News from Notch Consulting, Inc.

June 26, 2008

Potential New Source of Carbon Black

Filed under: Carbon Black — Tags: — Notch @ 2:58 pm

This article caught my eye.

The president and CEO of Atlantic Hydrogen Inc. is floating on air after an announcement Tuesday that his company is receiving millions of dollars in private and public funding.

David Wagner said the money will be used to fund a three-year $10-million demonstration project of the company’s CarbonSaver, a plasma technology that produces hydrogen and removes carbon from natural gas.

The article implies that the carbon removed from the gas stream would be in usable form.

Wagner said what makes his company’s technology unique is that it works in line with existing natural gas infrastructure and doesn’t release greenhouse gas.

“There are many technologies that remove hydrogen from natural gas but ours does it without generating greenhouse gases,” Wagner said. “We remove carbon in a solid form.”

The technology once streamlined and commercialized is expected to be used in operations such as power plants, compressors, natural gas vehicle refueling, as well as for home and commercial heating.

No idea what the specs on a product like this would be. The company’s website indicates the process “generates a solid that is high purity carbon without generating GHG emissions.” Here is an excerpt from the company’s website on the carbon black created by the process.

An initial evaluation demonstrates the potential of value-added carbons with a high surface (greater than 200m2/g) with highly branched aggregates and graphic sheets.
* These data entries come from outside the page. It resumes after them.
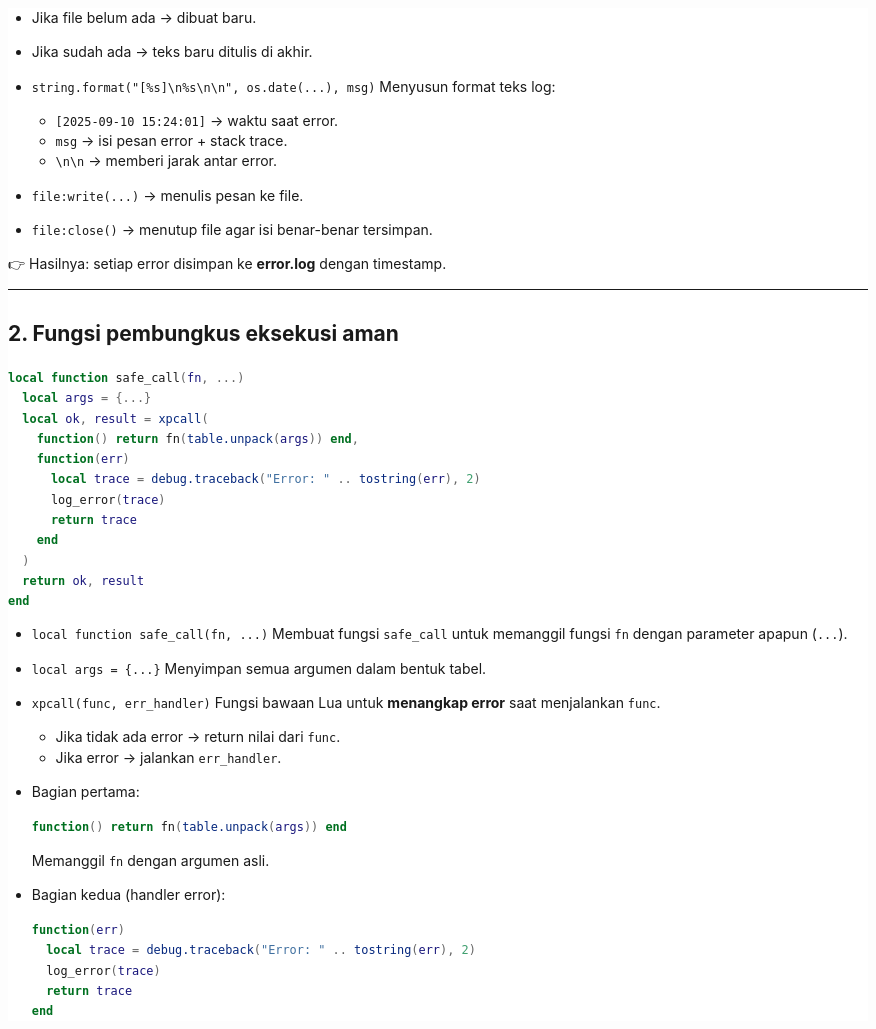   * Jika file belum ada → dibuat baru.
  * Jika sudah ada → teks baru ditulis di akhir.
* `string.format("[%s]\n%s\n\n", os.date(...), msg)`
  Menyusun format teks log:

  * `[2025-09-10 15:24:01]` → waktu saat error.
  * `msg` → isi pesan error + stack trace.
  * `\n\n` → memberi jarak antar error.
* `file:write(...)` → menulis pesan ke file.
* `file:close()` → menutup file agar isi benar-benar tersimpan.

👉 Hasilnya: setiap error disimpan ke **error.log** dengan timestamp.

---

## 2. Fungsi pembungkus eksekusi aman

```lua
local function safe_call(fn, ...)
  local args = {...}
  local ok, result = xpcall(
    function() return fn(table.unpack(args)) end,
    function(err)
      local trace = debug.traceback("Error: " .. tostring(err), 2)
      log_error(trace)
      return trace
    end
  )
  return ok, result
end
```

* `local function safe_call(fn, ...)`
  Membuat fungsi `safe_call` untuk memanggil fungsi `fn` dengan parameter apapun (`...`).

* `local args = {...}`
  Menyimpan semua argumen dalam bentuk tabel.

* `xpcall(func, err_handler)`
  Fungsi bawaan Lua untuk **menangkap error** saat menjalankan `func`.

  * Jika tidak ada error → return nilai dari `func`.
  * Jika error → jalankan `err_handler`.

* Bagian pertama:

  ```lua
  function() return fn(table.unpack(args)) end
  ```

  Memanggil `fn` dengan argumen asli.

* Bagian kedua (handler error):

  ```lua
  function(err)
    local trace = debug.traceback("Error: " .. tostring(err), 2)
    log_error(trace)
    return trace
  end
  ```


[domain]: ../../../../../../README.md
[kurikulum]: ../../../../README.md
[sebelumnya]: ../bagian-7/README.md
[selanjutnya]: ../bagian-9/README.md
[0]: ../README.md
[1]: ../
[2]: ../
[3]: ../
[4]: ../
[5]: ../
[6]: ../
[7]: ../
[8]: ../
[9]: ../
[10]: ../
[11]: ../
[12]: ../
[13]: ../
[14]: ../
[15]: ../
[16]: ../
[17]: ../
[18]: ../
If confirmed, the possible uses include carbon for composite fillers, structural reinforcement, enhanced conductivity and increased durability. Also the carbon’s low polyaromatic hydrocarbons (PAHs) and high-purity may mean that it meets stringent pharmaceutical and food grade specifications. At current market rates, carbon black trades in the range of $0.30 to $0.60 per pound. Preliminary analysis by Dr. Felipe Chibante (University of New Brunswick), suggests that AHI carbon could fetch a three to ten time premium over most carbon black produced today.